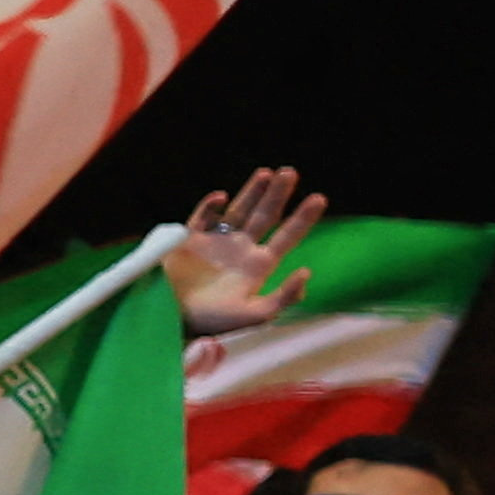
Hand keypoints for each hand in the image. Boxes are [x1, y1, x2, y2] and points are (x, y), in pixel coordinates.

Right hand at [165, 166, 330, 345]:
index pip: (287, 236)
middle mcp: (240, 249)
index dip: (303, 218)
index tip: (320, 198)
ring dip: (252, 191)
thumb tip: (306, 272)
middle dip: (278, 194)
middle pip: (265, 215)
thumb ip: (284, 296)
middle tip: (290, 172)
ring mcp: (215, 241)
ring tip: (268, 173)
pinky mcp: (188, 240)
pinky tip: (221, 197)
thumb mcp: (257, 314)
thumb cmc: (216, 323)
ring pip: (238, 209)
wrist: (173, 323)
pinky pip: (201, 217)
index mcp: (259, 265)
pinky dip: (211, 206)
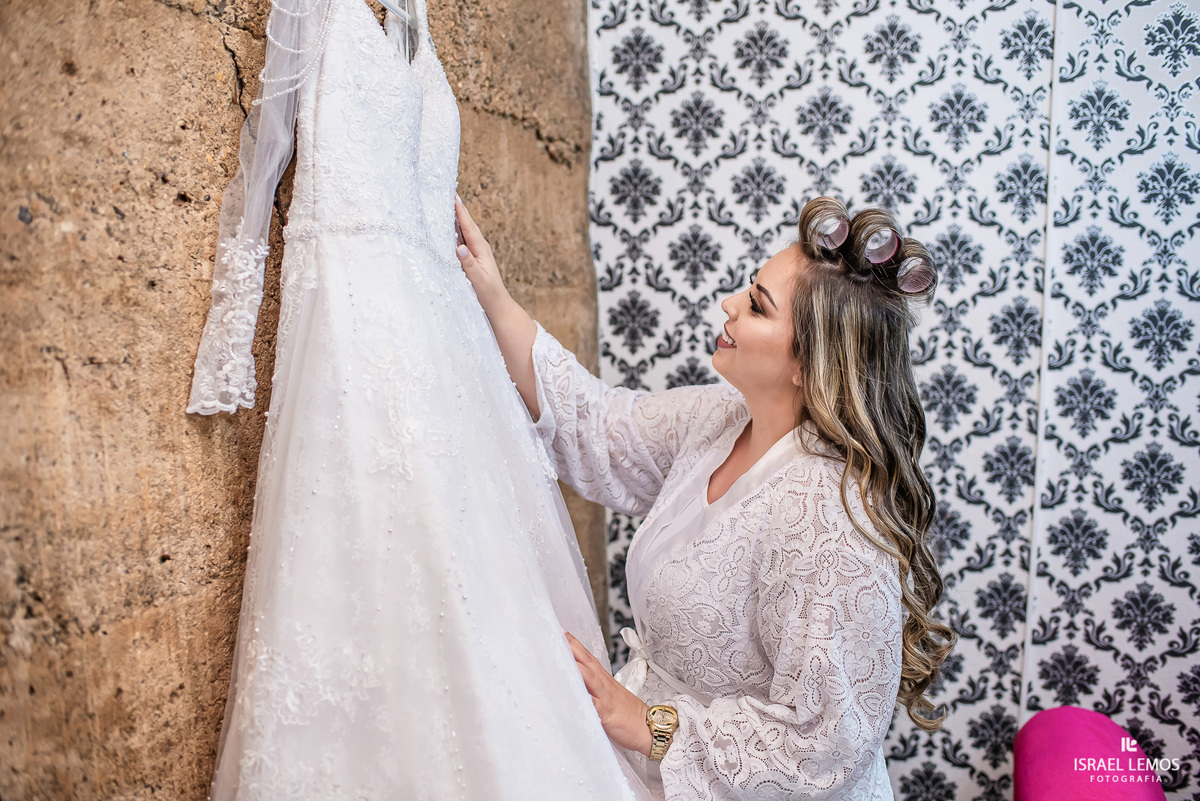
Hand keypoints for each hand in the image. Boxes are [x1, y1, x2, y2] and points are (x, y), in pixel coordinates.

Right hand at [454, 196, 509, 313]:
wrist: (498, 304)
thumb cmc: (488, 293)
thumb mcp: (477, 279)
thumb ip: (468, 263)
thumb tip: (459, 247)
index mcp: (481, 249)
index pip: (469, 227)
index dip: (461, 212)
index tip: (453, 197)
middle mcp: (480, 247)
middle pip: (467, 224)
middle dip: (458, 209)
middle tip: (448, 193)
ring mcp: (477, 251)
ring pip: (465, 230)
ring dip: (457, 218)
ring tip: (447, 204)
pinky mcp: (474, 257)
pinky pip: (463, 239)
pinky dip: (457, 230)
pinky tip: (451, 227)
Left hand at [565, 631, 652, 755]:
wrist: (648, 726)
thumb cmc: (626, 711)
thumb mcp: (608, 693)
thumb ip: (591, 685)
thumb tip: (573, 679)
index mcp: (602, 678)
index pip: (586, 656)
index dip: (572, 643)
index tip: (557, 631)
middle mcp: (602, 683)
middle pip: (586, 661)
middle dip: (571, 648)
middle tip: (554, 635)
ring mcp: (604, 697)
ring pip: (589, 678)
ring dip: (575, 668)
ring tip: (559, 658)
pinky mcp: (606, 713)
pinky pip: (593, 706)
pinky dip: (583, 700)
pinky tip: (570, 697)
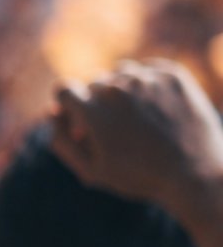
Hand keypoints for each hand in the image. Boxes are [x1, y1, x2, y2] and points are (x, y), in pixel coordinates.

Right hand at [50, 59, 222, 219]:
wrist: (195, 174)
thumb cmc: (139, 177)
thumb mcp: (91, 170)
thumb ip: (62, 141)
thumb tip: (51, 111)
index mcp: (93, 112)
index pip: (64, 89)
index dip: (68, 104)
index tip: (80, 119)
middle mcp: (117, 89)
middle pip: (94, 84)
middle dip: (97, 104)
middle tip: (113, 130)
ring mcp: (147, 79)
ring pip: (120, 74)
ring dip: (122, 91)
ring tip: (135, 119)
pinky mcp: (173, 75)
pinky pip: (148, 70)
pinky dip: (146, 86)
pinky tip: (155, 110)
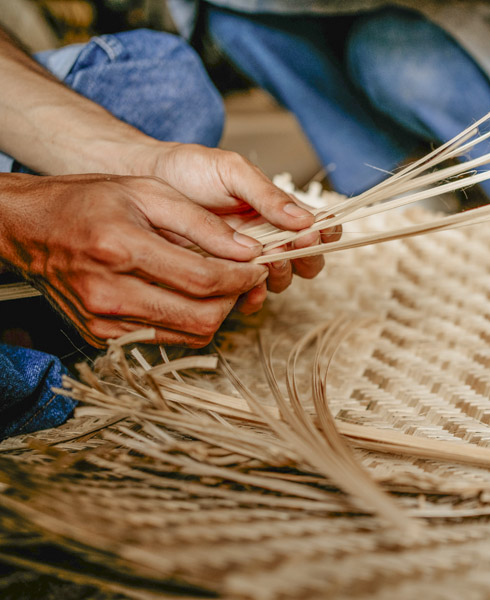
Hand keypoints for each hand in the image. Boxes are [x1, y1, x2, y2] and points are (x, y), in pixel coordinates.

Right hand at [0, 173, 267, 347]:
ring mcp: (103, 320)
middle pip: (200, 318)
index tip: (257, 268)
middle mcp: (108, 291)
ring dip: (214, 314)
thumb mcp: (148, 192)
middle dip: (233, 300)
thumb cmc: (87, 201)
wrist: (27, 227)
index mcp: (119, 247)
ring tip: (218, 285)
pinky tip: (187, 295)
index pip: (203, 280)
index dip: (242, 279)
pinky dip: (187, 321)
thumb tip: (249, 250)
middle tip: (242, 278)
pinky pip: (165, 339)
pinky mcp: (101, 336)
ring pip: (188, 335)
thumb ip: (202, 222)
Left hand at [139, 143, 339, 309]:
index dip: (324, 234)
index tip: (315, 233)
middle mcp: (267, 236)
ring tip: (264, 267)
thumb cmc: (190, 169)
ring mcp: (245, 258)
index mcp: (278, 209)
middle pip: (305, 259)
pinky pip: (247, 294)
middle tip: (289, 247)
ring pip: (280, 279)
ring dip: (279, 277)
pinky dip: (252, 297)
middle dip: (303, 257)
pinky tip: (244, 292)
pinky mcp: (221, 275)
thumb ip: (267, 194)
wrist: (144, 180)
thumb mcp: (233, 171)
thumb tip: (305, 218)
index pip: (317, 226)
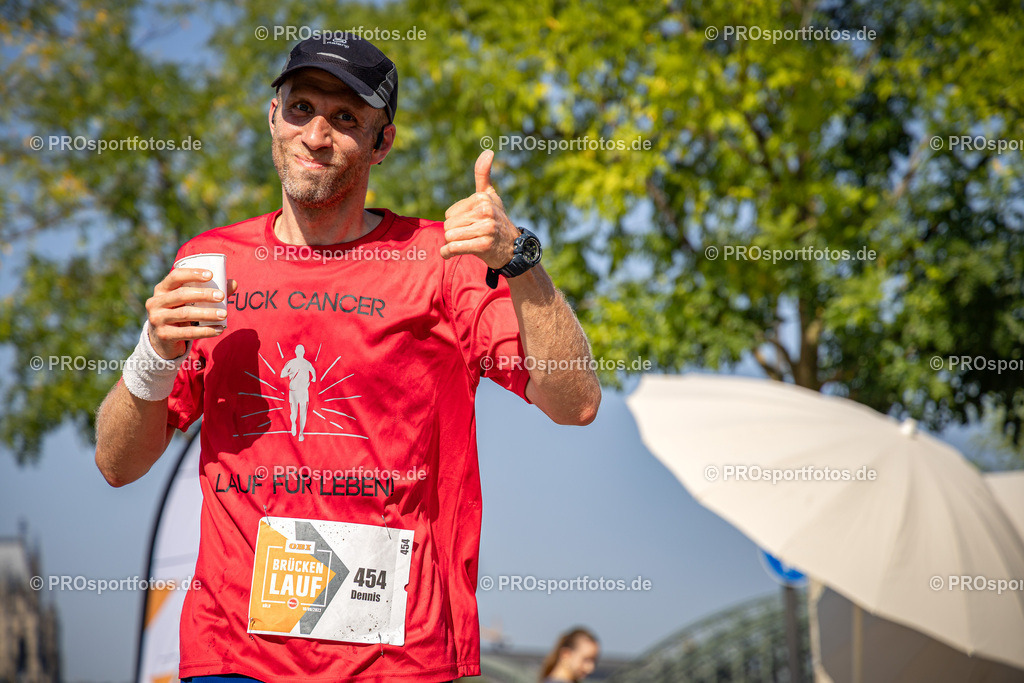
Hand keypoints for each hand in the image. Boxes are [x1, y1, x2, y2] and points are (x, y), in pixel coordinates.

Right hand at [145, 269, 237, 359]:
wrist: (163, 340)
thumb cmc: (180, 313)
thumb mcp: (189, 301)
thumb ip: (209, 291)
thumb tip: (233, 283)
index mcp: (162, 289)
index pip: (175, 276)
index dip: (192, 274)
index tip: (211, 275)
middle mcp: (156, 302)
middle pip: (181, 295)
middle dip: (204, 295)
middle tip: (221, 296)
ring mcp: (157, 319)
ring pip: (185, 314)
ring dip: (207, 314)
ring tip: (224, 314)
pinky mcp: (164, 335)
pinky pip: (187, 333)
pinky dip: (205, 331)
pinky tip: (219, 330)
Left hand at [441, 150, 519, 268]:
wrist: (513, 248)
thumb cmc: (497, 220)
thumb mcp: (490, 196)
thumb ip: (483, 175)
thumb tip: (488, 151)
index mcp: (482, 198)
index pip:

◇ ◇ ◇ ◇ ◇ ◇ ◇

TASK REQUIREMENTS :: Copy out each line of the listing that holds the string "Right".

ANSWER AREA ::
Right hand at [165, 166, 330, 345]:
Right hand at [454, 196, 509, 313]:
Right hand at [50, 59, 222, 219]:
Right hand at [0, 173, 267, 347]:
Right hand at [145, 269, 237, 359]:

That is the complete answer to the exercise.